### [Recorded information]

((

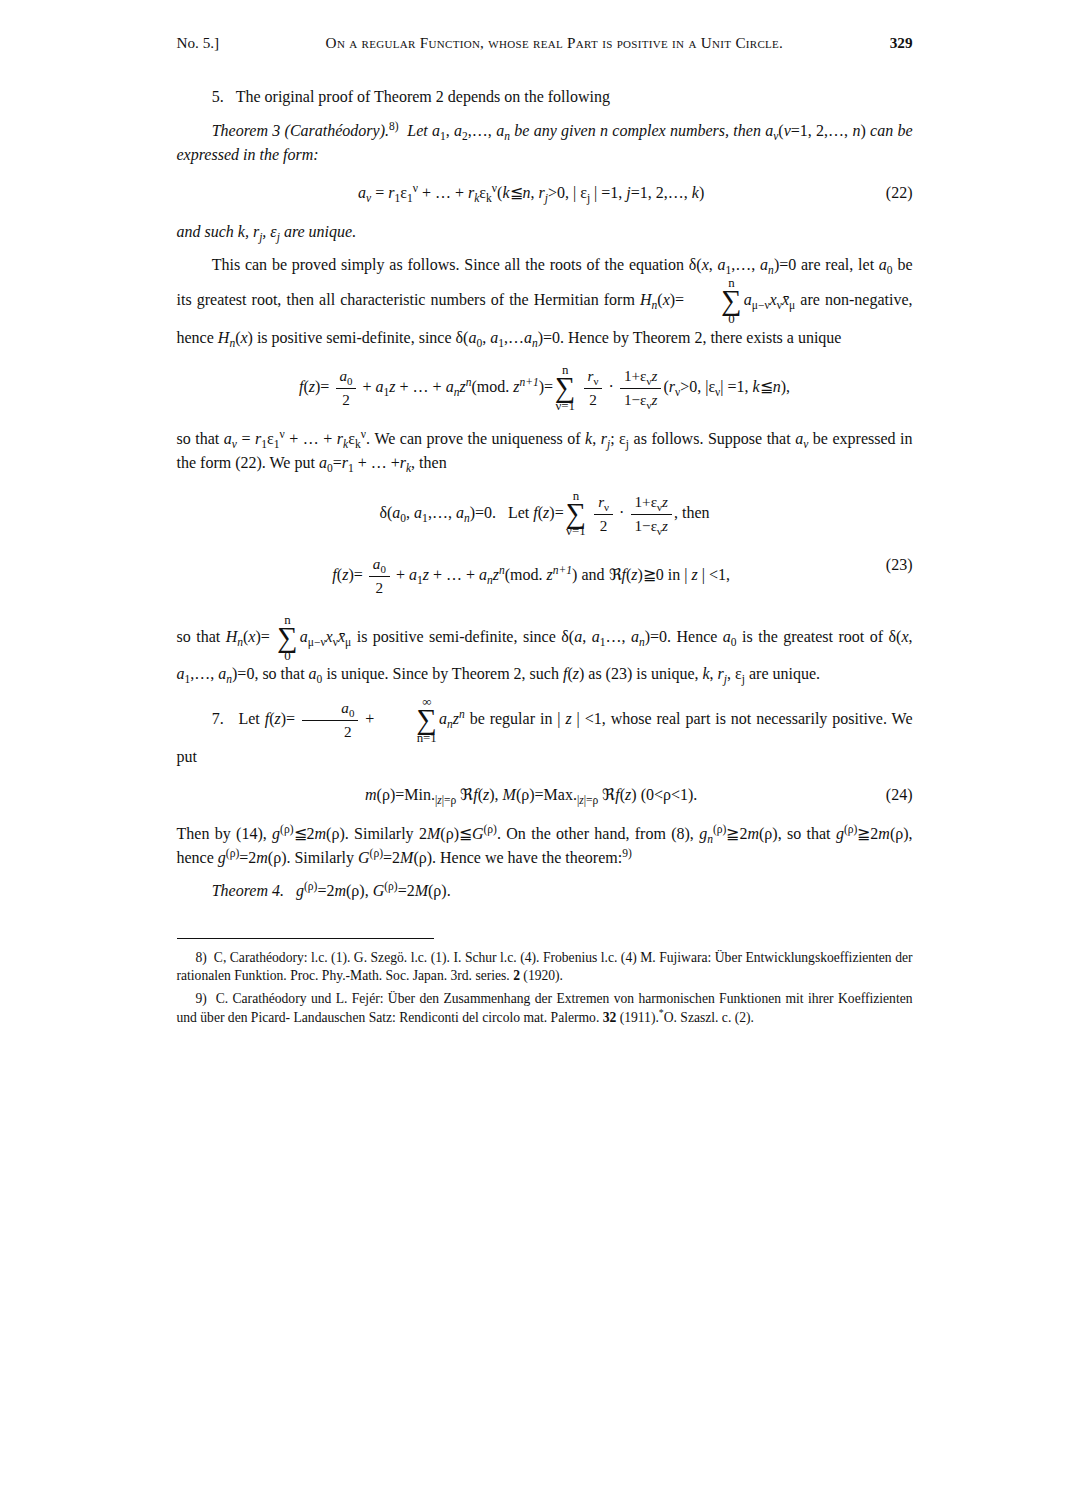No. 5.] On a regular Function, whose real Part is positive in a Unit Circle. 329
5. The original proof of Theorem 2 depends on the following
Theorem 3 (Carathéodory).8) Let a1, a2,…, an be any given n complex numbers, then aν(ν=1, 2,…, n) can be expressed in the form:
(22) aν = r1ε1ν + … + rkεkν(k≦n, rj>0, | εj | =1, j=1, 2,…, k)
and such k, rj, εj are unique.
This can be proved simply as follows. Since all the roots of the equation δ(x, a1,…, an)=0 are real, let a0 be its greatest root, then all characteristic numbers of the Hermitian form Hn(x)=n∑0 aμ−νxνx̄μ are non-negative, hence Hn(x) is positive semi-definite, since δ(a0, a1,…an)=0. Hence by Theorem 2, there exists a unique
f(z)= a02 + a1z + … + anzn(mod. zn+1)=n∑ν=1 rν 2 · 1+ενz 1−ενz(rν>0, |εν| =1, k≦n),
so that aν = r1ε1ν + … + rkεkν. We can prove the uniqueness of k, rj; εj as follows. Suppose that aν be expressed in the form (22). We put a0=r1 + … +rk, then
δ(a0, a1,…, an)=0. Let f(z)=n∑ν=1 rν 2 · 1+ενz 1−ενz, then
(23) f(z)= a02 + a1z + … + anzn(mod. zn+1) and ℜf(z)≧0 in | z | <1,
so that Hn(x)= n∑0 aμ−νxνx̄μ is positive semi-definite, since δ(a, a1…, an)=0. Hence a0 is the greatest root of δ(x, a1,…, an)=0, so that a0 is unique. Since by Theorem 2, such f(z) as (23) is unique, k, rj, εj are unique.
7. Let f(z)= a02 + ∞∑n=1 anzn be regular in | z | <1, whose real part is not necessarily positive. We put
(24) m(ρ)=Min.|z|=ρ ℜf(z), M(ρ)=Max.|z|=ρ ℜf(z) (0<ρ<1).
Then by (14), g(ρ)≦2m(ρ). Similarly 2M(ρ)≦G(ρ). On the other hand, from (8), gn(ρ)≧2m(ρ), so that g(ρ)≧2m(ρ), hence g(ρ)=2m(ρ). Similarly G(ρ)=2M(ρ). Hence we have the theorem:9)
Theorem 4. g(ρ)=2m(ρ), G(ρ)=2M(ρ).
8) C, Carathéodory: l.c. (1). G. Szegö. l.c. (1). I. Schur l.c. (4). Frobenius l.c. (4) M. Fujiwara: Über Entwicklungskoeffizienten der rationalen Funktion. Proc. Phy.-Math. Soc. Japan. 3rd. series. 2 (1920).
9) C. Carathéodory und L. Fejér: Über den Zusammenhang der Extremen von harmonischen Funktionen mit ihrer Koeffizienten und über den Picard- Landauschen Satz: Rendiconti del circolo mat. Palermo. 32 (1911).*O. Szaszl. c. (2).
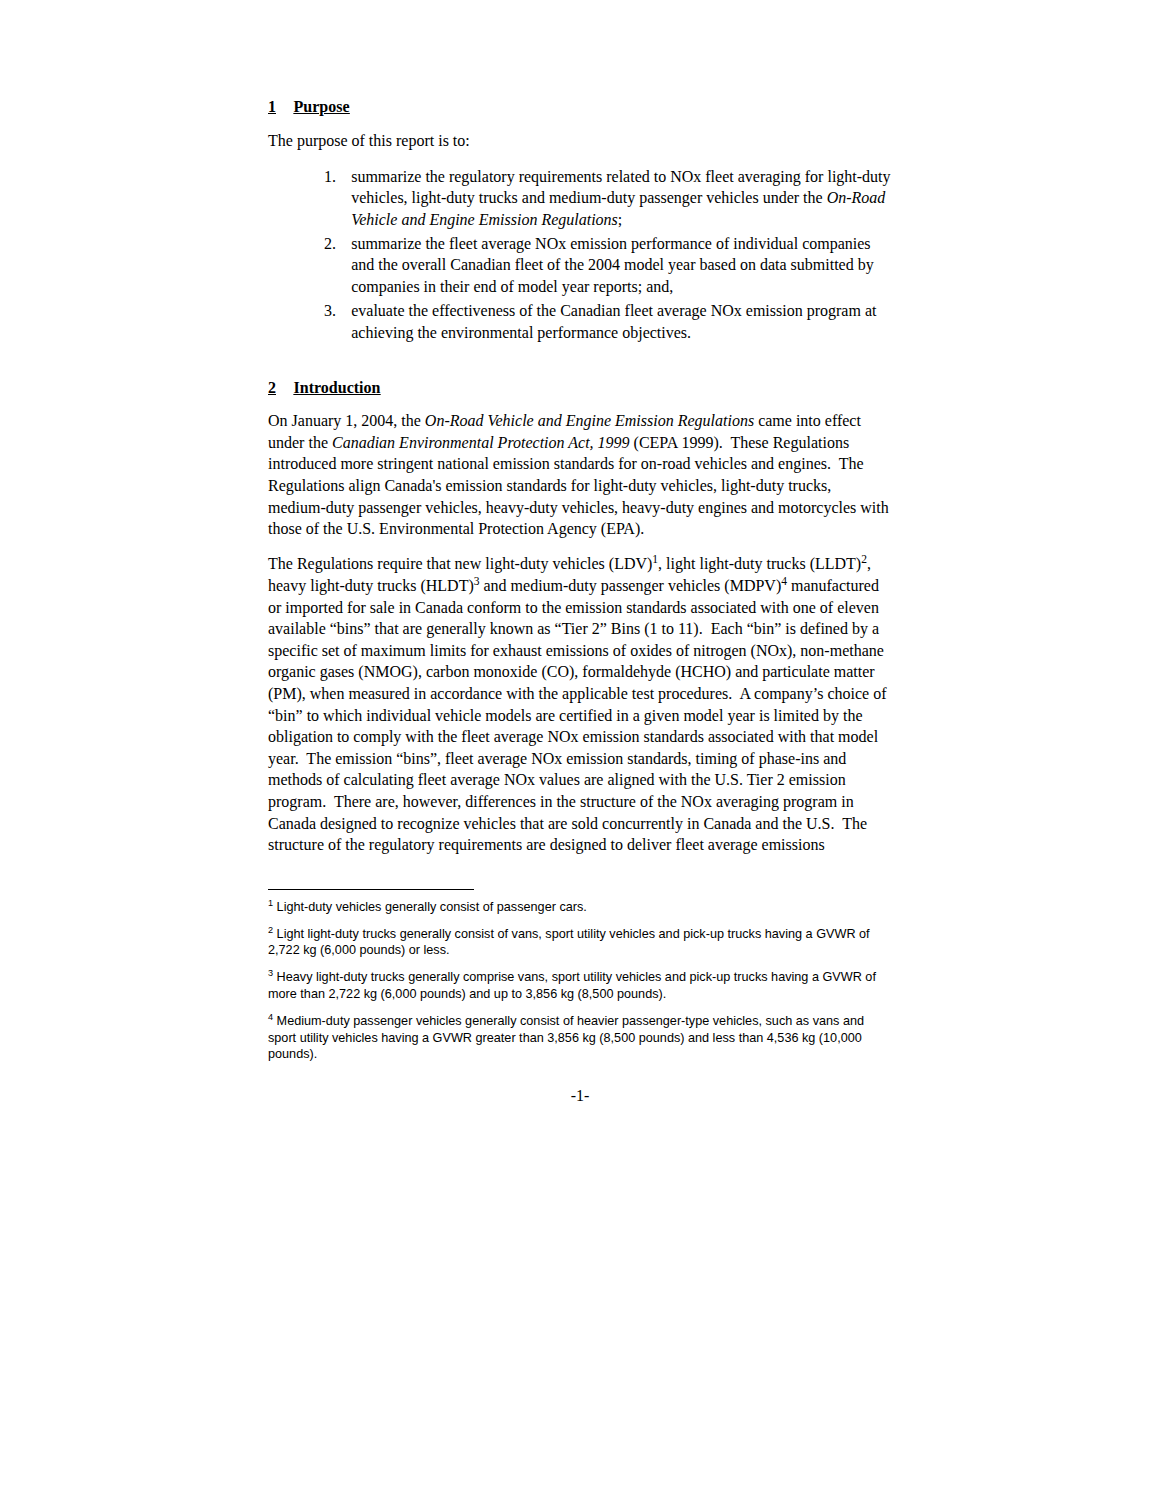1 Purpose
The purpose of this report is to:
summarize the regulatory requirements related to NOx fleet averaging for light-duty vehicles, light-duty trucks and medium-duty passenger vehicles under the On-Road Vehicle and Engine Emission Regulations;
summarize the fleet average NOx emission performance of individual companies and the overall Canadian fleet of the 2004 model year based on data submitted by companies in their end of model year reports; and,
evaluate the effectiveness of the Canadian fleet average NOx emission program at achieving the environmental performance objectives.
2 Introduction
On January 1, 2004, the On-Road Vehicle and Engine Emission Regulations came into effect under the Canadian Environmental Protection Act, 1999 (CEPA 1999). These Regulations introduced more stringent national emission standards for on-road vehicles and engines. The Regulations align Canada's emission standards for light-duty vehicles, light-duty trucks, medium-duty passenger vehicles, heavy-duty vehicles, heavy-duty engines and motorcycles with those of the U.S. Environmental Protection Agency (EPA).
The Regulations require that new light-duty vehicles (LDV)1, light light-duty trucks (LLDT)2, heavy light-duty trucks (HLDT)3 and medium-duty passenger vehicles (MDPV)4 manufactured or imported for sale in Canada conform to the emission standards associated with one of eleven available “bins” that are generally known as “Tier 2” Bins (1 to 11). Each “bin” is defined by a specific set of maximum limits for exhaust emissions of oxides of nitrogen (NOx), non-methane organic gases (NMOG), carbon monoxide (CO), formaldehyde (HCHO) and particulate matter (PM), when measured in accordance with the applicable test procedures. A company’s choice of “bin” to which individual vehicle models are certified in a given model year is limited by the obligation to comply with the fleet average NOx emission standards associated with that model year. The emission “bins”, fleet average NOx emission standards, timing of phase-ins and methods of calculating fleet average NOx values are aligned with the U.S. Tier 2 emission program. There are, however, differences in the structure of the NOx averaging program in Canada designed to recognize vehicles that are sold concurrently in Canada and the U.S. The structure of the regulatory requirements are designed to deliver fleet average emissions
1 Light-duty vehicles generally consist of passenger cars.
2 Light light-duty trucks generally consist of vans, sport utility vehicles and pick-up trucks having a GVWR of 2,722 kg (6,000 pounds) or less.
3 Heavy light-duty trucks generally comprise vans, sport utility vehicles and pick-up trucks having a GVWR of more than 2,722 kg (6,000 pounds) and up to 3,856 kg (8,500 pounds).
4 Medium-duty passenger vehicles generally consist of heavier passenger-type vehicles, such as vans and sport utility vehicles having a GVWR greater than 3,856 kg (8,500 pounds) and less than 4,536 kg (10,000 pounds).
-1-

))

### [Exercise prompt]
Pick out the lines above that hold the string "Carathéodory" and show them.

### [Solution]
Theorem 3 (Carathéodory).8) Let a1, a2,…, an be any given n complex numbers, then aν(ν=1, 2,…, n) can be expressed in the form:
8) C, Carathéodory: l.c. (1). G. Szegö. l.c. (1). I. Schur l.c. (4). Frobenius l.c. (4) M. Fujiwara: Über Entwicklungskoeffizienten der rationalen Funktion. Proc. Phy.-Math. Soc. Japan. 3rd. series. 2 (1920).
9) C. Carathéodory und L. Fejér: Über den Zusammenhang der Extremen von harmonischen Funktionen mit ihrer Koeffizienten und über den Picard- Landauschen Satz: Rendiconti del circolo mat. Palermo. 32 (1911).*O. Szaszl. c. (2).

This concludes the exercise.